Apart from a lot of sitting, standing, lying and watching, it does not yet appear that much is actually going to happen. Maybe that’s why they designed the special viewing chairs—something between a wheel chair and a massage chair—so that viewers who fall asleep can be wheeled away into a special sleep chamber.
The entire project is planned not only as a catalyst for performance art—and the Abramovic brand—but also Hudson, a still slightly down-on-its-luck Victorian town two hours from New York. This is a fact Ms. Abramovic and her team kept stressing: the distance was perhaps a challenge, but also critical to the process. “It’s the right place, the right location, it’s really comfortable,” she said. “There is less stress.” She pointed to the long tradition of performance art in the town, where Martha Graham often took up residence.
The hope is to turn surrounding open spaces into art fairs (the town is now home to the NADA fair each summer) and film festivals, satellites of this bigger project. The city as performance. “This place will be unique in the world, there will be nothing else like it,” Ms. Abramovic said.
She emphasized the needs to raise funds, as well as the possibility of a hotel-type venue nearby, for all her pilgrims. “Optimistic point of view is we raise the money next year, open at the end of 2014, that is Plan A,” Ms. Abramovic said. “Plan B is whenever we find the money, we will open.” There is the possibility for creating an interim space, with some performance without all the separate spaces.

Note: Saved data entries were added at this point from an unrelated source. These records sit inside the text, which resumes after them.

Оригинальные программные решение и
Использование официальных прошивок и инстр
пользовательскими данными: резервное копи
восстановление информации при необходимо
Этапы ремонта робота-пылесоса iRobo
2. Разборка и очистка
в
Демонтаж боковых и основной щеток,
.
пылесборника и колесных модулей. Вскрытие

So wouldn’t this all be easier in Brooklyn—the fundraising, the hotels, all of it? “Hudson rocks,” Ms. Abramovic responded when Gallerist inquired after the press conference. “We’re fed up with big, urban areas and shit.”
“What’s very special about Brooklyn, for me, I was very interested in Bushwick,” Ms. Abramovic continued. “But when we came to Hudson, we liked what we found. A practical reason that we didn’t, though, is if you wanted to do something, you had to clean it up, everything was so contaminated, it would have cost as much to clean up the building as to buy it.”
“In the end, it was not worth it. We like Hudson.”